Tiere verkaufen, bevor sie am Haken hängen


Tiere verkaufen, bevor sie am Haken hängen

Eine langfristige Kundenbindung hilft, die Tiere plansicher
zu vermarkten. Online-Medien können helfen, die Distanz
zwischen Stadt und Land zu überbrücken.

Wenn das Tier zum Metzger fährt, beginnt für Direktvermarkter eine hektische Zeit. Schnell müssen sie eine grosse Menge Fleisch an die Kunden bringen, und zwar nicht nur Filet und Steak, sondern alles: Hals, Beine, Bauch – das ganze Tier muss weg. Und nicht selten wandern am Schluss doch noch einige Kilos in den eigenen bereits übervollen Tiefkühlschrank. Der Idealfall wäre, das ganze Tier von der Nase bis zum Schwanz verkauft zu haben, noch bevor es überhaupt geschlachtet ist. Eine gute Planung mit Telefonlisten, Rundmails und Online-Bestellformularen hilft dabei. Und natürlich auch ein grosser und treuer Kundenstamm.

«Wir bieten den Kunden engen Kontakt zu ihrem Essen»

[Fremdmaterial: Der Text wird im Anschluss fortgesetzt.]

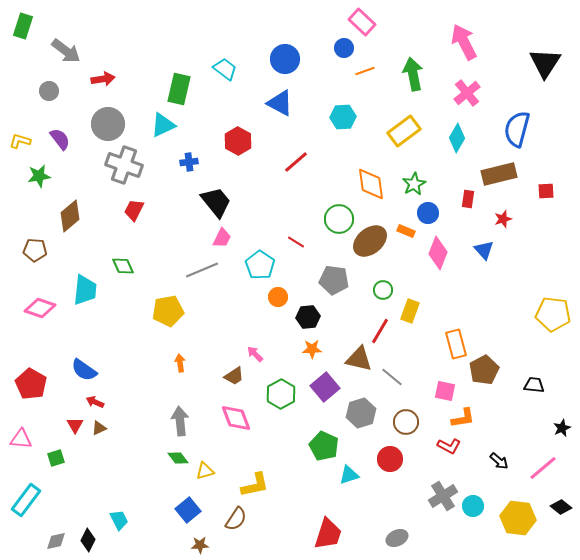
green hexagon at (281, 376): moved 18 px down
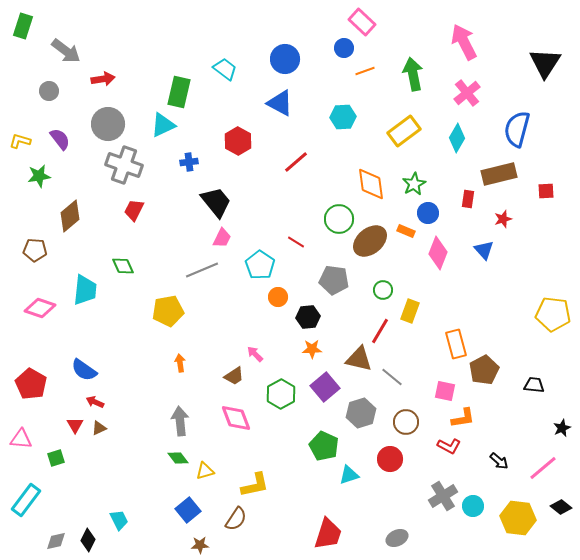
green rectangle at (179, 89): moved 3 px down
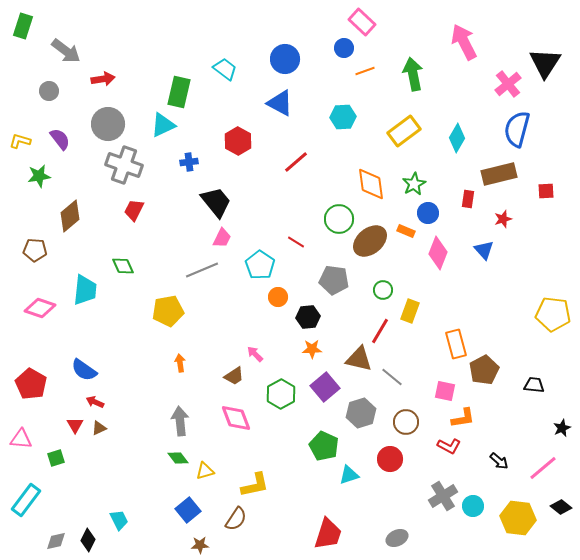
pink cross at (467, 93): moved 41 px right, 9 px up
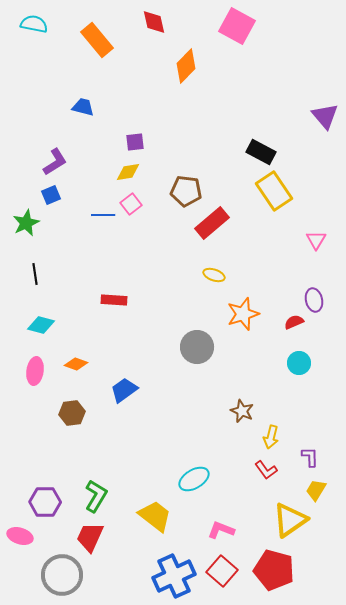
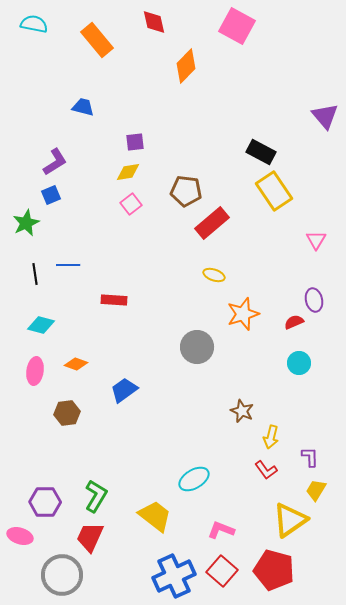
blue line at (103, 215): moved 35 px left, 50 px down
brown hexagon at (72, 413): moved 5 px left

Der Ostschweizer Unternehmer Guido Leutenegger vermarktet seine Tiere seit Jahren lange vor der Schlachtung. Besitzer seiner «Aktien namens Lotti» haben Anrecht auf einen bestimmten Anteil der Kälber der jeweiligen Mutterkuh. Inzwischen haben einfallsreiche Köpfe weitere innovative Ideen entwickelt, die dasselbe Ziel anstreben: das Fleisch zu vermarkten, noch bevor es am Fleischerhaken hängt. Ein Beispiel ist der Winterthurer Industriedesigner Fabio Müller mit seinem Angebot «Mein Schwein». Sein Konzept: Die Konsumenten «erwerben» ihr eigenes Freilandschwein
– im Februar die Ferkel für das sommerliche Grillfleisch, im Juli die «Herbstschweine» für den Weihnachtsbraten. Das «eigene» Schwein wächst bei einem von derzeit drei Landwirten heran, die in das Projekt eingebunden sind. Diese stellten knapp eine halbe Hektare Land zur Verfügung und schauen zu den rund 15 Tieren. Der «Besitzer» kann sein Schwein jederzeit besuchen und auf Wunsch sogar bei der Schlachtung dabei sein. «Wir bieten den Kunden einen engen Kontakt zu ihrem Essen, der in der heutigen anonymen Konsumwelt abhandengekommen ist», sagt
Fabio Müller. Das Tier, das man isst, gekannt zu haben, sei ein wichtiges Anliegen von immer mehr Konsumenten. Der Erfolg von «Mein Schwein» gibt ihm recht: Seine Freilandschweine sind immer gefragter, und für das kommende Jahr sucht Fabio Müller zusätzliche Weideflächen. Derzeit wühlen knapp 50 Sommerschweine auf den drei Betrieben ihrem Schlachttermin entgegen. Und die Bestellungen für die Herbstschweine laufen auf Hochtouren.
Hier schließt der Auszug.